The Department for Communities
and Local Government (DCLG) is issuing new rules to reduce the number of
applications that require a design and access statement and to remove the
requirement for councils to provide a summary of reasons for approval on
decision notices.
These changes to the Development
Management Procedure Order will come into force on the 25th June.
Design and Access Statements
Certain applications for planning
permission must be accompanied by a design and access statement, as well as
specifying the content which must be included within such statements. The
effect of the amendment is to reduce the number of types of applications which
must be accompanied by a design and access statement, and to simplify their
required content. Under the amended article 8, a design and access statement is
now only required with applications for major development (subject to certain
exceptions). A design and access statement is also required for certain
applications for development (which are not major development) in a conservation
area or a World Heritage Site.
The DCLG said: "Reducing the
number of applications that require a design and access statement would remove
statutory burdens on applicants, but it is not considered that this would be at
the expense of good design and accessibility."
In conservation areas and World
Heritage sites there would be lower thresholds for applications and a design and access statement will be
required with planning applications for the provision of "one or more dwelling; or a building or buildings where the
floorspace created by the development is 100 square metres or more”.
Appeals against requests for Unnecessary Evidence
The effect of the amendments will
be to provide a right of appeal for non-determination of applications in
circumstances where an applicant considers that a local authority is requiring
particulars or evidence that do not meet the requirements set out in article
29(4)(bb). In such cases, article 10A provides that the applicant may send the
local planning authority a notice. Where an applicant sends such a notice and
the authority do not waive the information requirement the application is then
described as a ‘non-validated application’.
On receipt of an article 10A notice
a local planning authority could accept the notice and determine the application.
Alternatively a local planning authority could reject the article 10A notice. However,
this Order amends article 29 to provide that the local planning authority are
required to determine a non-validated application within the time periods set
out. If a local planning authority fails to determine a non-validated
application within the relevant time then an applicant may proceed to appeal on
grounds of non-determination under section 78 of the 1990 Act.

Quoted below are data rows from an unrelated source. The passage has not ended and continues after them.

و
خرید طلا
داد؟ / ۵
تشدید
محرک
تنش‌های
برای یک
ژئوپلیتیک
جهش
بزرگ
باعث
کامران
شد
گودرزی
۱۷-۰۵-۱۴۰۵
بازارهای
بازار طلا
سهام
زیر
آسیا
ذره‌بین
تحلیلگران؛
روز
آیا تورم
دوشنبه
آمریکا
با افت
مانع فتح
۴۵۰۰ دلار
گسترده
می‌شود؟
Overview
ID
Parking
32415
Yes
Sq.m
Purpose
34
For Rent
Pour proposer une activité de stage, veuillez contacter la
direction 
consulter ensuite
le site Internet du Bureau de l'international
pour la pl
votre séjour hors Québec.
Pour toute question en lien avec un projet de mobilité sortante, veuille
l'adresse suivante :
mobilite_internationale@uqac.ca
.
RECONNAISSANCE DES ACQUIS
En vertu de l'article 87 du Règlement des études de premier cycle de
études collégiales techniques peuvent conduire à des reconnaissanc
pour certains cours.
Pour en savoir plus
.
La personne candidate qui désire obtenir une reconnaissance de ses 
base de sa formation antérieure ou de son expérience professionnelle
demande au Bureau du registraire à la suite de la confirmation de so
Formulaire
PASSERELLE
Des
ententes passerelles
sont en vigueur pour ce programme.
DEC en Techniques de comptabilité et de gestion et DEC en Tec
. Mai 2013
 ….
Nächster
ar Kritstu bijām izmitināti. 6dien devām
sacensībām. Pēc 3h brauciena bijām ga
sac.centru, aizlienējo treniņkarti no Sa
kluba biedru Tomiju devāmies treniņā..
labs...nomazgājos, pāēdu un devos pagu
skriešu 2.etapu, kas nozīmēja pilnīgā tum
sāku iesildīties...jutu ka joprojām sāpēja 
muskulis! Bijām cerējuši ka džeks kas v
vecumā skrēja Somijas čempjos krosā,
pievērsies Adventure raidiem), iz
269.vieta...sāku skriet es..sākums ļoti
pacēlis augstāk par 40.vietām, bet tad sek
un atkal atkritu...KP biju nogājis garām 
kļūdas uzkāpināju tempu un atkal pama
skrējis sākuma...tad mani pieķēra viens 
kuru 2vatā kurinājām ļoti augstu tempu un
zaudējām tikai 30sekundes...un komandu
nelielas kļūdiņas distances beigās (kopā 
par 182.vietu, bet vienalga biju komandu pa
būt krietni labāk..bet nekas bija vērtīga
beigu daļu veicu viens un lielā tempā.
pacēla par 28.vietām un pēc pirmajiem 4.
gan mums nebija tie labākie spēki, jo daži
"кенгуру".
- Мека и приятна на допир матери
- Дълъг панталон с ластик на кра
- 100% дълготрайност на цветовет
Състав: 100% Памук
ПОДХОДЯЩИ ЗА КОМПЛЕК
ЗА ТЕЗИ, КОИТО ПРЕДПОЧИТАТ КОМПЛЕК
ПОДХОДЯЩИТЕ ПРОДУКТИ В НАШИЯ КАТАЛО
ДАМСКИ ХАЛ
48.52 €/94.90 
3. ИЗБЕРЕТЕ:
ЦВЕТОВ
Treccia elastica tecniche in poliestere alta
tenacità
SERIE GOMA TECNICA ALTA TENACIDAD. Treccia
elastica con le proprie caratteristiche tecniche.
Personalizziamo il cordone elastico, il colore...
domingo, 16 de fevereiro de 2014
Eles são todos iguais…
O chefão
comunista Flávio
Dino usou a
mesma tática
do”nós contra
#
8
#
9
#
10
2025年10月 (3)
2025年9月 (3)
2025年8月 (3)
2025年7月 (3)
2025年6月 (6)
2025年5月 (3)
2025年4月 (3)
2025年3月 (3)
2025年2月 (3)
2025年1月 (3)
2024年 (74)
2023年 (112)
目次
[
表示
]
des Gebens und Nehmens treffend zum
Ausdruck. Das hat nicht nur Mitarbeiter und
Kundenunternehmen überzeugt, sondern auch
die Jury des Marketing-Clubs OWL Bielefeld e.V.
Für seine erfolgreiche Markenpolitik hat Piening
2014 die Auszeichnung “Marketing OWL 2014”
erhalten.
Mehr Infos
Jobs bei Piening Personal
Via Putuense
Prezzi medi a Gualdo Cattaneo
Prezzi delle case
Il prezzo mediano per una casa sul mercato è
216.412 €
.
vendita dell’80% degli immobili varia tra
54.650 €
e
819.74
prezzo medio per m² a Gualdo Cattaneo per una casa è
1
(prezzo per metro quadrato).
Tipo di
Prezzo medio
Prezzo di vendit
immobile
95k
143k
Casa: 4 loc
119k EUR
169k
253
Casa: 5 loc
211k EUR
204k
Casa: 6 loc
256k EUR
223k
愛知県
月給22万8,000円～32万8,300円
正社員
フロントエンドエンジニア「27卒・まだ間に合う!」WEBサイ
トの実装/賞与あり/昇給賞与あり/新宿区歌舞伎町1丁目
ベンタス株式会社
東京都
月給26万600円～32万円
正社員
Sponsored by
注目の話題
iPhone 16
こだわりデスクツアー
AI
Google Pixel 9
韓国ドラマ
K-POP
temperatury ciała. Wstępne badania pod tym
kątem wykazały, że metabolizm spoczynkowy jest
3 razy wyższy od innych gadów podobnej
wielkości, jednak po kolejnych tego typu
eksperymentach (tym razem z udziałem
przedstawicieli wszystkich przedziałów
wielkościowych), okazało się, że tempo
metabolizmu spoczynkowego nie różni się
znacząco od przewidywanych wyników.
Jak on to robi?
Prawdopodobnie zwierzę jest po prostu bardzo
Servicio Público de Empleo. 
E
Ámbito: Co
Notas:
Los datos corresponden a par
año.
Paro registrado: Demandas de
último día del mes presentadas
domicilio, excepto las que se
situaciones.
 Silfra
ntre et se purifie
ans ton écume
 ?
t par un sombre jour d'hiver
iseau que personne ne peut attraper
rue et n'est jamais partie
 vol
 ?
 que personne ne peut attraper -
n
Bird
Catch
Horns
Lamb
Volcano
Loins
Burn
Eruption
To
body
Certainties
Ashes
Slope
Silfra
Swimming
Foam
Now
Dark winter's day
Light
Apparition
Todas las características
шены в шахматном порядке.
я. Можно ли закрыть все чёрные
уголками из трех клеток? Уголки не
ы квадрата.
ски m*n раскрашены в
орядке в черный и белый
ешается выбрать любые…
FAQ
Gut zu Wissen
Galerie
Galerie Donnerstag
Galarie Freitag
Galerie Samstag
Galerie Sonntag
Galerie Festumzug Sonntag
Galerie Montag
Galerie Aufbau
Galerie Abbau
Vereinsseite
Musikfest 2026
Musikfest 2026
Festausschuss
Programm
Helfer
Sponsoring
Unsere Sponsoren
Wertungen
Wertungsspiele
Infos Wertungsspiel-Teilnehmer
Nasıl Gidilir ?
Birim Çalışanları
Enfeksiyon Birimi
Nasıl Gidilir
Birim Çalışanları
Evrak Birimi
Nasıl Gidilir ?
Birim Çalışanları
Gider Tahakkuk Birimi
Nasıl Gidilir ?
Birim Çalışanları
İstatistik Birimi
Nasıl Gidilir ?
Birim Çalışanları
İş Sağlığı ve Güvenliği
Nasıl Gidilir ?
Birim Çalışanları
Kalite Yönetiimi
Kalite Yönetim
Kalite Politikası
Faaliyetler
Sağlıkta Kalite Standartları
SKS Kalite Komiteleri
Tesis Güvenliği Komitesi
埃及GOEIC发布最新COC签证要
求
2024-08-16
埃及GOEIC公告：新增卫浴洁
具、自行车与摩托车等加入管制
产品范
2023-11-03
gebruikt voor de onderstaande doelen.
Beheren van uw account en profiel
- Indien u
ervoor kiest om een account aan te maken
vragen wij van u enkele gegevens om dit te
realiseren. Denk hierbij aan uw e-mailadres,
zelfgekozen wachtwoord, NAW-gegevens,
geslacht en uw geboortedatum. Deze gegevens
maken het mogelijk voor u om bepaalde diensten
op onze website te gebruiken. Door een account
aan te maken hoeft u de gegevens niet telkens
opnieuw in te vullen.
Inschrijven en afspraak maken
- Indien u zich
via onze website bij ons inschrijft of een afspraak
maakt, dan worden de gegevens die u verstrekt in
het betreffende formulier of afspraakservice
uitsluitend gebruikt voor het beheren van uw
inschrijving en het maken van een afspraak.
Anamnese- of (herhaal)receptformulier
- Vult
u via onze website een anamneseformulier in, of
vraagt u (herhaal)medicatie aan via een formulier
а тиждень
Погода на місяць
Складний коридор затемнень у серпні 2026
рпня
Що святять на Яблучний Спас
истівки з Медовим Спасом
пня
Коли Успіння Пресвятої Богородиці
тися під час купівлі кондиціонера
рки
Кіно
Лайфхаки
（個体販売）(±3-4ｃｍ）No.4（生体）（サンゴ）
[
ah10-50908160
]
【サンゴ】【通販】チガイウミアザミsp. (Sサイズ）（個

Changes to Decision Notices
Where a local planning authority determines an application
for planning permission, they must issue a written notice of decision and set
out the content of such notice. The effect of the amendment is to remove the
requirement to include both a summary of reasons for the grant of permission
and a summary of the policies and proposals in the development plan which are
relevant to the decision to grant permission. There are transitional provisions
for applications submitted before the coming into force of this Order.